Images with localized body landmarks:
───
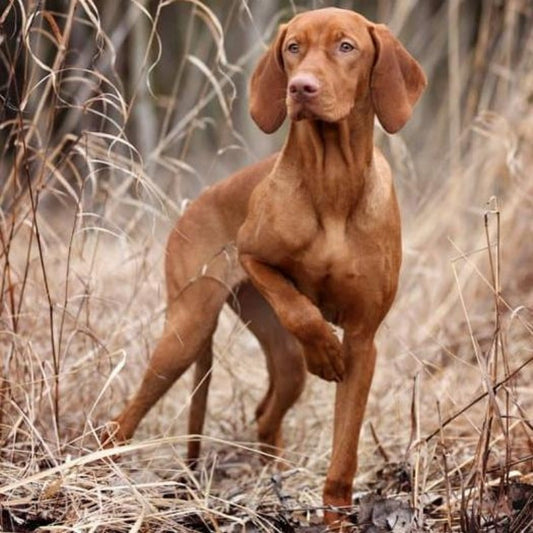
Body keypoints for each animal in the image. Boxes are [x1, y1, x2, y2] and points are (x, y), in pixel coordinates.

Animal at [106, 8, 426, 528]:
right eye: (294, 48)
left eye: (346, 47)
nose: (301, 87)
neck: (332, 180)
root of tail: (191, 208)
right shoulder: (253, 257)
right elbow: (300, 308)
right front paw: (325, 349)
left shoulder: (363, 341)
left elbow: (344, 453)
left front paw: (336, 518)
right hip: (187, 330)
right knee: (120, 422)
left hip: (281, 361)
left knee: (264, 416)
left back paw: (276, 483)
───
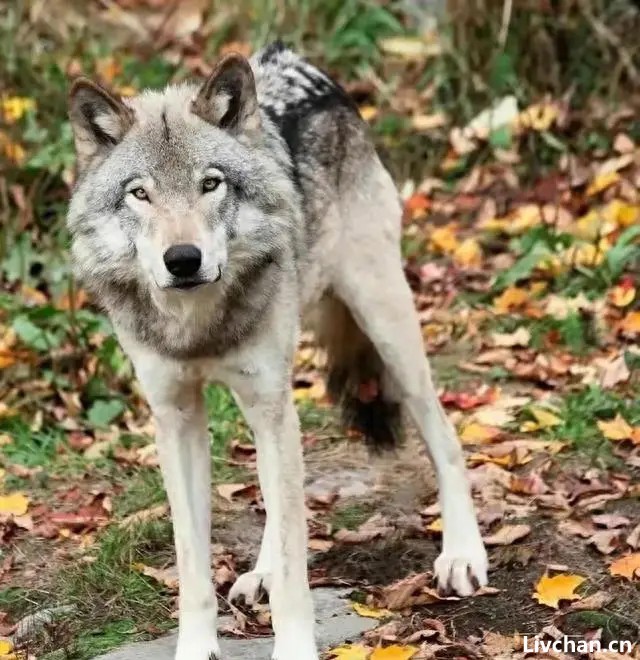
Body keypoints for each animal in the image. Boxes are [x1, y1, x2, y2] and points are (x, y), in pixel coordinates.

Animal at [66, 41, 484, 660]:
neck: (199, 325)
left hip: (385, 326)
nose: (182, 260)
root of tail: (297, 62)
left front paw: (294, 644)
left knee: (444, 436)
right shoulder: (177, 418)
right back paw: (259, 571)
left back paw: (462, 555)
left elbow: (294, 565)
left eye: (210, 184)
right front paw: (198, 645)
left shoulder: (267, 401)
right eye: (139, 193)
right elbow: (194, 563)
───
WHAT THE EXERCISE ASKS: Please transcribe only the lines in the records above running from the line that has "right front paw: (325, 349)" through the line that has "left back paw: (276, 483)", both included, exactly as they appear.

OUTPUT FOR THIS TASK:
right front paw: (325, 349)
left shoulder: (363, 341)
left elbow: (344, 453)
left front paw: (336, 518)
right hip: (187, 330)
right knee: (120, 422)
left hip: (281, 361)
left knee: (264, 416)
left back paw: (276, 483)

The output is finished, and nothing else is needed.